PROMPT: According to the article on Bali's community health centers, in what year did the Bali Mandara insurance plan start?

SELECTED EXTRACT:

Govt aims to improve community health centers
Bali’s provincial administration says it will spend more on its free Bali Mandara health insurance plan to raise salaries and improve medical treatment at the isle’s 130 Puskesmas community health centers.
Bali Health Office head I Nyoman Sutedja said many people were reluctant to seek medical treatment at community health centers on fears of poor service and short working hours.
“Community health centers actually function as the first option for the people who want immediate medical service as the centers are located in every village and district. Therefore they should be accessible to everyone,” Sutedja said.
In reality, people prefer to go to regional and private hospitals in hopes of receiving better treatment and service, he added.
Sutedja said that under the Bali Mandara insurance plan, which started in 2010, residents holding valid Bali ID cards were entitled to free medical treatment at community health centers and government-owned hospitals.
Sanglah General Hospital in Denpasar, 130 community health centers, eight regional hospitals, an ophthalmological hospital and a psychiatric hospital in Bangli all provide free medical care to those covered by Bali Mandara plan.
“We plan to raise the salaries of the medical staff at community health centers to motivate them to give better healthcare to their patients.”
Those not covered by the Bali Mandara plan must pay a 30 percent premium for medical care at the community health centers, Sutedja said.

DATA EXTRACTS:
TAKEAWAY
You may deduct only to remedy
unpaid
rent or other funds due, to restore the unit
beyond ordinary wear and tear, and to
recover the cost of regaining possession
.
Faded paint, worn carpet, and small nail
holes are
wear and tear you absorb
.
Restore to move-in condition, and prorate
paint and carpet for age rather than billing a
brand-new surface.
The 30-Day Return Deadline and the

ANSWER FOR THE TASK: 2010